I'm with Paintguru, and use Hover.  I prefer to keep my purchase of domain names and my web host separate, so that if I problem with the web host, it's easier to switch.  


Sent from my iPad using Soap Making


----------



## girlishcharm2004 (Oct 22, 2013)

I have a question.  I'm a little confused with the different company names and what they actually do.  For instance, I don't know the difference between WordPress, Blogger, Go-Daddy, Copyblogger, or 1N1.  I'm looking to get a storefront and a blog together.  So it would look something like www.storefront.com and the blog would be www.storefront.com/blog.  Am I on the right thread to be asking these questions?  I feel as old as my grandma right now.


----------



## ShayShay (Oct 22, 2013)

> I have a question.  I'm a little confused with the different company  names and what they actually do.  For instance, I don't know the  difference between WordPress, Blogger, Go-Daddy, Copyblogger, or 1N1.   I'm looking to get a storefront and a blog together.  So it would look  something like www.storefront.com and the blog would be www.storefront.com/blog.  Am I on the right thread to be asking these questions?  I feel as old as my grandma right now.



Hi girlishcharm, 
I am not an expert, but I will try to help as best to my understanding. 

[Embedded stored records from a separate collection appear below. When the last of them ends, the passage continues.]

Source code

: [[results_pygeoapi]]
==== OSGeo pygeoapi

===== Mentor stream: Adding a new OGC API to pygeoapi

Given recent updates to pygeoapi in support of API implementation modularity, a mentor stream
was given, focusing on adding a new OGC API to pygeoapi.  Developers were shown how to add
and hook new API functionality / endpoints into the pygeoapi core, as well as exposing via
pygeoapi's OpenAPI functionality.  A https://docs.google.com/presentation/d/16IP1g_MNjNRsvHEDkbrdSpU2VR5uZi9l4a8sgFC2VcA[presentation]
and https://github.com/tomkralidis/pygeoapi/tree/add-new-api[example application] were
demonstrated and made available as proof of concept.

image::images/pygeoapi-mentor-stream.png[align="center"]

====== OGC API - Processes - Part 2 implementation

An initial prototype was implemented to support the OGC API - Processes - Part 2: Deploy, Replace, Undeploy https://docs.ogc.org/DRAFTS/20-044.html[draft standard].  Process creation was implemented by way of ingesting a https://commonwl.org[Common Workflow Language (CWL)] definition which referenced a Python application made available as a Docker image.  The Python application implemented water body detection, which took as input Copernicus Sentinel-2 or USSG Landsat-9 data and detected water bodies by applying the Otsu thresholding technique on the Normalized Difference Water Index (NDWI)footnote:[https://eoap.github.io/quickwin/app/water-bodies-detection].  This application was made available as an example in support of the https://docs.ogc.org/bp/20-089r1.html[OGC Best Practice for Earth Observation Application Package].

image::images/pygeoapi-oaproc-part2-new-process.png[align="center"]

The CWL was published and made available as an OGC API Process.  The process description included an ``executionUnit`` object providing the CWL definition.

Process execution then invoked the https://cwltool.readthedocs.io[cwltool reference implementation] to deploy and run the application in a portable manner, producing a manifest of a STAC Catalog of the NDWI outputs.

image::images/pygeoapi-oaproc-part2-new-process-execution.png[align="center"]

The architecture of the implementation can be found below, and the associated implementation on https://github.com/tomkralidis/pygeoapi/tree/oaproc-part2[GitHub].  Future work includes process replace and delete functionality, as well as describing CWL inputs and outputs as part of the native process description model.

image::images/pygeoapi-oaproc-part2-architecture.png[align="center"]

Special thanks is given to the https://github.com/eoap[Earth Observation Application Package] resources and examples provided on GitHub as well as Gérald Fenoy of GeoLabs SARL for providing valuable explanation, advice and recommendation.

Wordpress and Blogger are primarily blogging platforms. Wordpress is a bit more robust and I have seen full websites developed with Wordpress and you can even create a store with one but not sure if it's the best option for that. If you have a blog set up with them, you can also incorporate it into your website.

Go-Daddy is primarily a domain registrar and hosting. You can also create a website with them, but I think their bread and butter is domain registration and web hosting.

I had never heard of CopyBlogger, but it looks to me to be just a blog about creating content. It seems to offer tutorials and tips etc. So I don't think you would be interested in this other than a learning resource. (it also seems to be built on the Wordpress platform)

1N1  - I don't know much about them, but they look like a GoDaddy competitor. 

Storefront.com - I am confused about this one. They seem to focus on self service kiosks for photo stores so I am not sure why you would want this. 

There are a lot of options out there to create websites. And it is confusing. One suggestion would be to look at websites you like and scroll to the bottom - if often says which website builder they used. 

I hope this helps a little.


----------



## Nevada (Oct 22, 2013)

Squarespace is good. http://www.squarespace.com/


----------